Figure 2. Scaled Speedup Results for Tests Run on the Compaq SC/45



Figure 3. Scaled Speedup Results for Tests Run on the Huinalu Linux Cluster



Figure 4. Scaled Speedup Results for Tests Run on the Tempest IBM SP3

The above figures show that the Hybrid case exceeded the optimum requirement of 80% scaled speedup for all but the 64 processor/frequency case, where it was well above the minimum requirement. The frequency parallelization alone performed exceptionally well for all cases. The matrix parallelization scaled speedup fell off as the number of processors/frequencies increased due to the matrix size we were using being relatively small. When the matrix was divided by more processors, the size of the local matrix

partitions held on each processor became so small that the communication overhead's impact was more significant. Another factor was that the parallel matrix solution routine we used was not highly efficient for this case. As mentioned above, the Scalapack libraries were chosen based on project requirements, not performance.

The accuracy results were determined by taking the percent error between the parallel version's output files and the commercial PC version. A summary of these results can be seen in Table 1. The worst case percent error is listed for each file. The overall worst case error of 0.082% fell well below the minimum requirement of 2%.

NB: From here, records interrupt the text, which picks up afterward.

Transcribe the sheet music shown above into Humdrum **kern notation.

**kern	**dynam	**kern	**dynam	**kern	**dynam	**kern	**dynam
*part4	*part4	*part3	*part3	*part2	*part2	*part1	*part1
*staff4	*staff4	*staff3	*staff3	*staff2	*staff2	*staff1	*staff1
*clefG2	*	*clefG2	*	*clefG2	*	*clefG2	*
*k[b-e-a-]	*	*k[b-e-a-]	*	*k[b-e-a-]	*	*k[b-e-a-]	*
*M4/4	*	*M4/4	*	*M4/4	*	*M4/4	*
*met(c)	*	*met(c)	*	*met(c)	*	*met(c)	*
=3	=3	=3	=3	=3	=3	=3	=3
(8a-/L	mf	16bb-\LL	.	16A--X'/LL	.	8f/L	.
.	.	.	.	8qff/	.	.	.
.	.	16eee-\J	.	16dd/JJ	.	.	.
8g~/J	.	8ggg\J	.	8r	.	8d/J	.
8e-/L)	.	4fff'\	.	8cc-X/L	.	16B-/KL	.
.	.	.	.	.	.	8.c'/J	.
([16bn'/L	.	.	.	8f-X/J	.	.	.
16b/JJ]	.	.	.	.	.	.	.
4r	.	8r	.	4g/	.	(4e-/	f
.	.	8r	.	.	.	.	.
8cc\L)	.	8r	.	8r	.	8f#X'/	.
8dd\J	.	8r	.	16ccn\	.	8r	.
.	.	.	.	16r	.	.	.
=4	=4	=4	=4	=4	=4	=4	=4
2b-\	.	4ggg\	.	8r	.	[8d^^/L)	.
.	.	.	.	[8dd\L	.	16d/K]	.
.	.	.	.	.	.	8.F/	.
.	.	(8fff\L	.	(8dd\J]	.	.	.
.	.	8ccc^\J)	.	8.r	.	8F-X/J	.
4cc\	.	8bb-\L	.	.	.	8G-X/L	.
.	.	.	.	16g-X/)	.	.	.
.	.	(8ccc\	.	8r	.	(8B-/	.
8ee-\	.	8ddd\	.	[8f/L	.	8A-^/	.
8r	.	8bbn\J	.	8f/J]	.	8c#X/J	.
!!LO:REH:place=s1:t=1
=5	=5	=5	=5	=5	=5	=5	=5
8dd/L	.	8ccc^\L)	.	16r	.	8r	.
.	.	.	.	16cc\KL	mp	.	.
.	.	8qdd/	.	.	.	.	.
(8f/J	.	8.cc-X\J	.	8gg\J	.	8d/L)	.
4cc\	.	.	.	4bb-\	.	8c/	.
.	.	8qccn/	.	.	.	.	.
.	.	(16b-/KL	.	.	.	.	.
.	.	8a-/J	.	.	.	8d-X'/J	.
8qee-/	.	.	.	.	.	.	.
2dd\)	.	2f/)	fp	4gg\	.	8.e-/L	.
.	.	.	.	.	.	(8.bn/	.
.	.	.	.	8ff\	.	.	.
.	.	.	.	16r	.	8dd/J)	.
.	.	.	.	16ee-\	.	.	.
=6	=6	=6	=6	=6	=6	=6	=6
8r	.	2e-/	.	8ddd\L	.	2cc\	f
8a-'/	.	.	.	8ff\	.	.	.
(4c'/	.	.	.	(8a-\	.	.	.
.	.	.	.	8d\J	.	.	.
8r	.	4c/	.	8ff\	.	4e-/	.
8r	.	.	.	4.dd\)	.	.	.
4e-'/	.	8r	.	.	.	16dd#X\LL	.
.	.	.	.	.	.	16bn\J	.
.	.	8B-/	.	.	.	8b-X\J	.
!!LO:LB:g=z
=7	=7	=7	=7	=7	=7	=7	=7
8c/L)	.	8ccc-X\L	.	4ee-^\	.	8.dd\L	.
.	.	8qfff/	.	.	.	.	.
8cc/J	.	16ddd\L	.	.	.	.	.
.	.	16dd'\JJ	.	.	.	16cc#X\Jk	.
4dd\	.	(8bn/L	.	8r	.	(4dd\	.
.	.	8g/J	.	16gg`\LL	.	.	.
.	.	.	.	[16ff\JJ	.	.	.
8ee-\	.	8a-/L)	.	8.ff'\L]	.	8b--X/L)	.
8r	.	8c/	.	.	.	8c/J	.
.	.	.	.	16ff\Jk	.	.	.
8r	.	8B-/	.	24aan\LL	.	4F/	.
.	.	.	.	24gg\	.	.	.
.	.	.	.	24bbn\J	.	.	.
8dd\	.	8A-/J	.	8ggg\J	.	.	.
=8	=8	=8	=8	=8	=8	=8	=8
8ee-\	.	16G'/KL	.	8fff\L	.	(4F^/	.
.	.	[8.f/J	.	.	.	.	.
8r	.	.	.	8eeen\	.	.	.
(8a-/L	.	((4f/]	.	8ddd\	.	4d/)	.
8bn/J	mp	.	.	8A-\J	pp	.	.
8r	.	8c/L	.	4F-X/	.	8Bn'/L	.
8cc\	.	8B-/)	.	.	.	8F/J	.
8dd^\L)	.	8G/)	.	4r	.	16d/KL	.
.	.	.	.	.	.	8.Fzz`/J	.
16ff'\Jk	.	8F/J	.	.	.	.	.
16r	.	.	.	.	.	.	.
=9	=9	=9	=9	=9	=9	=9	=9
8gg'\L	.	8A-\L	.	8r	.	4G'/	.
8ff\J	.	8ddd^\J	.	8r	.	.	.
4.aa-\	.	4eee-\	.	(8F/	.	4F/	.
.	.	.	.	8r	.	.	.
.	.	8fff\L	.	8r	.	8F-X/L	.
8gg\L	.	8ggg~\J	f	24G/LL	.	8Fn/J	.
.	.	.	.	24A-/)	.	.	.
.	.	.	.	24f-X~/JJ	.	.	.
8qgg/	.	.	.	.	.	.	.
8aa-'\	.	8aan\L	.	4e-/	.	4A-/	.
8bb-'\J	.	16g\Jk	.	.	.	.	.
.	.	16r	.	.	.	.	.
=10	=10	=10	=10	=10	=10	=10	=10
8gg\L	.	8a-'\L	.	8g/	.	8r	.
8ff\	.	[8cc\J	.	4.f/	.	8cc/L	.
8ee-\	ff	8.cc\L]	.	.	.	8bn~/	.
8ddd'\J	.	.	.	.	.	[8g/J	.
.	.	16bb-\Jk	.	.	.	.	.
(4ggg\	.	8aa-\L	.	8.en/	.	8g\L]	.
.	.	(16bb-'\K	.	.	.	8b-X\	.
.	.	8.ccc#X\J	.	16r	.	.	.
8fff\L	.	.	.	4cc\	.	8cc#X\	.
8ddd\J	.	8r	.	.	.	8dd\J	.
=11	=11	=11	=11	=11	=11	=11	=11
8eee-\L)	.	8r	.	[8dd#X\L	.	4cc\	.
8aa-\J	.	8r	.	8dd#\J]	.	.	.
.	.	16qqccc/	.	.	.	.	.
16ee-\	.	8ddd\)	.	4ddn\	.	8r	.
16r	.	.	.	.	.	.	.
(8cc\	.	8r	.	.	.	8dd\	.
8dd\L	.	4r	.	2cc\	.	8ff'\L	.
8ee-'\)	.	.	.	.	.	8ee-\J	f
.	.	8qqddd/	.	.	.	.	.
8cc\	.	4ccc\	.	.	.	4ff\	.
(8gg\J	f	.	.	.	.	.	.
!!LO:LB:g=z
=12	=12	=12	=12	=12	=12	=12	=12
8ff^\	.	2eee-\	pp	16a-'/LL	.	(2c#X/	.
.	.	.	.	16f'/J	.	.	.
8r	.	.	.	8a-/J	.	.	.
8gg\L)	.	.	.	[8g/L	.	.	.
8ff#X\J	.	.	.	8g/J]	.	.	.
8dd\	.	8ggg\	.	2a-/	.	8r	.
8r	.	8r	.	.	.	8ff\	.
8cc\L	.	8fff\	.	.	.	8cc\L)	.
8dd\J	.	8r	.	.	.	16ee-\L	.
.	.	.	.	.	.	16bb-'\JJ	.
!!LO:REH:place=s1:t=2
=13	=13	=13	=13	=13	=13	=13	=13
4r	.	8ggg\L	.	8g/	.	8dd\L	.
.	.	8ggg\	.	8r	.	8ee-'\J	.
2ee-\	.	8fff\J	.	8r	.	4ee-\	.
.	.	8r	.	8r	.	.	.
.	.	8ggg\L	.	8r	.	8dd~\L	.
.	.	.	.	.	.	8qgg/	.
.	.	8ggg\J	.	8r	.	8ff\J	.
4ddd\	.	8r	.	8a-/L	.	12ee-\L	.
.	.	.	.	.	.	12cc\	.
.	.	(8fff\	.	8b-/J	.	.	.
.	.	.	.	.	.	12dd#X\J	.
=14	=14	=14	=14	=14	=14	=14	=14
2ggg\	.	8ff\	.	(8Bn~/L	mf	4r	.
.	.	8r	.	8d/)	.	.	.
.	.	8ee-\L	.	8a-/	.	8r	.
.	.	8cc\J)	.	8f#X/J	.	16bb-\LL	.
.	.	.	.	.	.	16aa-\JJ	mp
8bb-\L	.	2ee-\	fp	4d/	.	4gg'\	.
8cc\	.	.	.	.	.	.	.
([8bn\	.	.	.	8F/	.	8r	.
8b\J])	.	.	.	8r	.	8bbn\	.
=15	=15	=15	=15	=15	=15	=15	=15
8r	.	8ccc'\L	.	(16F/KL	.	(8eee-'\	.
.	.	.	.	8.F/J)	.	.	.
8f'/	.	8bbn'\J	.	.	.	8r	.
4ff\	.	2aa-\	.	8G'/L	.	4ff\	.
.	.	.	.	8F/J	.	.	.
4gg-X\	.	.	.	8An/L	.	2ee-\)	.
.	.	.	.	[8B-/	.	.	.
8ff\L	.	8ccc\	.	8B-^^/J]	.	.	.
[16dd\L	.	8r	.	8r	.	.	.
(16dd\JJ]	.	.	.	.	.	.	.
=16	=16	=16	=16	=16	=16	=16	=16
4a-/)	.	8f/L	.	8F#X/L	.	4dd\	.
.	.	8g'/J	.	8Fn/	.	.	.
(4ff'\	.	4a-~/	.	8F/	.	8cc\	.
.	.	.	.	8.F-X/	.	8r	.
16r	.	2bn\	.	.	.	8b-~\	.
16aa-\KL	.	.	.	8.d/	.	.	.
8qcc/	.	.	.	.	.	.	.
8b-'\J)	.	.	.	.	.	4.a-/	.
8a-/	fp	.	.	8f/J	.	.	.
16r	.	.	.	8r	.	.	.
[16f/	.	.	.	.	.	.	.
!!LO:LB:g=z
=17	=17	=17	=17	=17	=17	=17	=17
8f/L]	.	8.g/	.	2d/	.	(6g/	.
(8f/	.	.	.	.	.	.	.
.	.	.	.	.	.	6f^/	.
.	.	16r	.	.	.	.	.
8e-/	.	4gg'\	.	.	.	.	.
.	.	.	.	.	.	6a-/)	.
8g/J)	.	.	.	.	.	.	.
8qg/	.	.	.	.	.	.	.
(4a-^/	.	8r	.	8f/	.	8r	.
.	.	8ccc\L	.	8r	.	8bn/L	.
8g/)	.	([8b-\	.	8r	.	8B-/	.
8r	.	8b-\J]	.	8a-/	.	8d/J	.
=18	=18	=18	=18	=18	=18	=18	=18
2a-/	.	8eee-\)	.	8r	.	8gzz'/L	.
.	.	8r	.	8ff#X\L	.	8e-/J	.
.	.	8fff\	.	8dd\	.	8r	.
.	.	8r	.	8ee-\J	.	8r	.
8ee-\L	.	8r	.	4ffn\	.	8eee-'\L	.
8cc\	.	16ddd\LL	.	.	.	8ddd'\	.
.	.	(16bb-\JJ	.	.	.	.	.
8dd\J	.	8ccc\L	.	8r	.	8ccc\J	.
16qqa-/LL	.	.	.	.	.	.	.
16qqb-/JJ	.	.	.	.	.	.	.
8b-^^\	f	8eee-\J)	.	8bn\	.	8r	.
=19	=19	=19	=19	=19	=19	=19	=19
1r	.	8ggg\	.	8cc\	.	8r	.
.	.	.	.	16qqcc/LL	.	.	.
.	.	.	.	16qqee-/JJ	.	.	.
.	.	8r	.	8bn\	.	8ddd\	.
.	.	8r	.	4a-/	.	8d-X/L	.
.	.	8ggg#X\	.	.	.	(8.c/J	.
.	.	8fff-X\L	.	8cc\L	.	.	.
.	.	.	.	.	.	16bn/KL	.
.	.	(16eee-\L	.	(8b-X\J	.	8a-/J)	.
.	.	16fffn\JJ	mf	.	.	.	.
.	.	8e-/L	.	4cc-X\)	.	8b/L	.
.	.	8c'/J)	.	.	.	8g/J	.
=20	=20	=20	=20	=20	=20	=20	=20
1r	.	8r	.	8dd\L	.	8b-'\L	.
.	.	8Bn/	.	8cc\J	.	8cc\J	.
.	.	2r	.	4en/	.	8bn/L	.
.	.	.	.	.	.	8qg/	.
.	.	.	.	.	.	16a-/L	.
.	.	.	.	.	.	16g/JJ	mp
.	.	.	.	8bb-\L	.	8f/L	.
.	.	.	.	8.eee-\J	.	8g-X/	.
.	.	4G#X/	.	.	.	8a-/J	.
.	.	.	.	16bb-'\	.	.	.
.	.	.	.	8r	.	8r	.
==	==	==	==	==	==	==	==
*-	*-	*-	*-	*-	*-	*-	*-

| Accuracy Summary |               |                |                          |
|------------------|---------------|----------------|--------------------------|
| Output File      | Max Error (%) | Frequency Case | HPCC System              |
| ad1              | 0.0027746     | 16 (F, M, H)   | Tempest, Huinalu         |
| cu1              | 0.0048228     | 16 (F, M, H)   | Tempest, Huinalu, Compaq |
| nf1              | 0.0221264     | 64 (F, M, H)   | Compaq                   |
| ra1              | 0.0823788     | 4 (F, M, H)    | Tempest, Huinalu, Compaq |

Table 1. Percent Error for Parallel WIPL-D

The above listed results met the Critical Test Parameters set forth by the CHSSI Program for the Beta Review. The project was named a success by the CHSSI office.

# 3. Future Developments

With the CHSSI Project being completed, some follow on projects are being looked into. The applications team would have liked to see the solvable number of unknowns meet and exceed 100,000 for the tool to be highly beneficial. At this point the number of solvable unknowns is around 30,000. Late in the project a problem was identified with high numbers of unknowns that unfortunately was not able to be resolved before the end of the project due to time and money constraints. Increasing the number of unknowns was not a requirement under this project, but rather an outcome that was desired from it. Other desired improvements to the code include replacing the Scalapack libraries with a more efficient parallel solver and creating a graphical user interface WIPL-DP. Also, since the version of WIPL-D that we were provided with is several versions older compared to the latest, we would like to incorporate any changes that have been made.

#### 4. Conclusion

Parallel WIPL-D provides users with an electromagnetic simulation modeling tool that can solve larger problems quickly and with increased capability. The code has passed all of the requirements set forth by the CHSSI Program, far exceeding the optimum requirements in all but one case. The ability to solve a larger number of unknowns and decreased processing time provide an improved tool, but in order for Tri-Service applications to highly benefit from this software the solvable number of unknowns must be raised even further. This continued work will need be performed under follow on projects since the CHSSI Program has ended.

#### References

[1] C. Card, "Alpha Test Analysis of WIPL-DP," 20<sup>th</sup> Annual Review of Progress in Applied Computational Electromagnetics, 2004 ACES Conference Proceedings, Syracuse, NY, April 19-23, 2004.